Some guy named John Richmond, apparently of Milford, Michigan, hacked the HTML form on the Paypal payment page for my Jude software, so that he could send me a payment of two cents instead of the $48 that I actually charge for the software. I validate the payment amount on the server side, of course, so my scripts never sent him a software license. Paypal took the two cents as a transation fee, I got nothing, and Mr. Richmond was, one assumes, two cents wiser.

But no, he had the gall to initiate a Paypal dispute demanding that I send him a license or refund his two cents. As part of the dispute process he wrote "I paid what the software was worth". He doesn't like my software so he uses the Paypal to send an insult and then uses the dispute process to yank my chain!

What a jerk!

In addition to griping, the point of this post, I guess, is to get something into Google, so that anyone considering doing business with John Richmond can find out about his jerkiness. Richmond uses the domain name clientsg.com, which is owned by his defunct Michigan corporation "Client Services Group, Inc.". Google shows listings for "Salepoint Inc." at the same address and phone number as "Client Services Group". Salepoint is not a Michigan corporation. Perhaps Richmond consults for salepoint.com, or perhaps he just uses that name for some other business.

Update: Paypal sent the guy his two cents back.
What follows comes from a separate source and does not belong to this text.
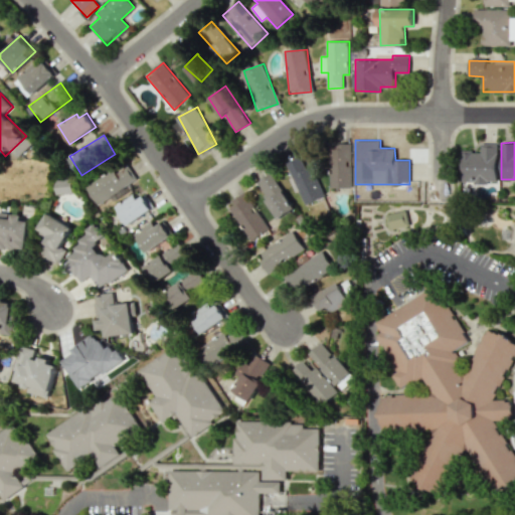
[(329,187),(351,188),(351,143),(330,143),(329,187)]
So I guess the paypal user agreement allows strangers to send you money for no reason and then demand that you send it back.

Update 2: I'm getting tired of updating this post, but since I've been bashing Mr. Richmond, I should acknowledge a useful and unintentionally funny response I finally got from him. He writes:

Paypal allows you to use encrypted data in your HTML to accept payments.

You need to do this.

Contact paypal for the information on how to send your data as an encrypted block via a web page to paypal so idiots viewing the source code cant see it and modify it.
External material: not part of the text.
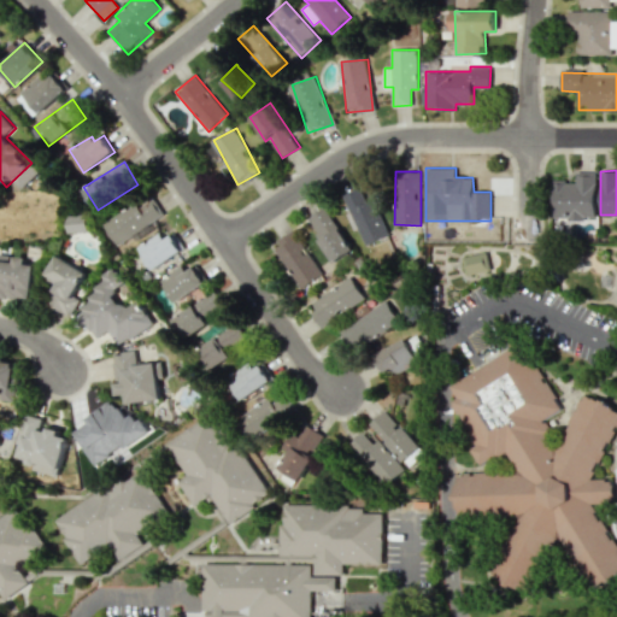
[(595,219),(597,172),(576,171),(575,181),(553,181),(552,218),(595,219)]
At least you check the payment amount. You would be amazed at how many sites there are out there that are automated and simply send out the licence when any payment amount is received.

The useful part: the info about encryption. Though since this is the only person who has attempted this in three years, I don't think I'll run out and patch my scripts now. The funny part: he acknowledges that he's an "idiot" :-)

Also, the timing of the comment from "me" strongly suggests that it is from Mr. Richmond himself. He seems to call himself "jobu", and he acknowledges that he exploits the weaknesses in sites Paypal scripts.

3 Comments

It would be sweet if PayPal could or would effectively spank him for this in some way. I guess it probably won't happen, even though he was foolish enough to initiate a dispute in which he hacked a PayPal form. Still, that would be nice.

HAHAHA.

Everyone should do it to you!

Dont you know paypal allows you to use encrypted keys when accepting payment so nobody can just use your account info and do this?

Get on the ball!

Mr John Richmond is an utter clown, not only does he have no life needing to run around the net trying to exploit a couple of dollars worth of scripts... He can't afford to loose 2 cents.

Buddy, if you're in this predicament i'd look for a new career because when the loss of 2 cents becomes a tragedy you don't have much going for you.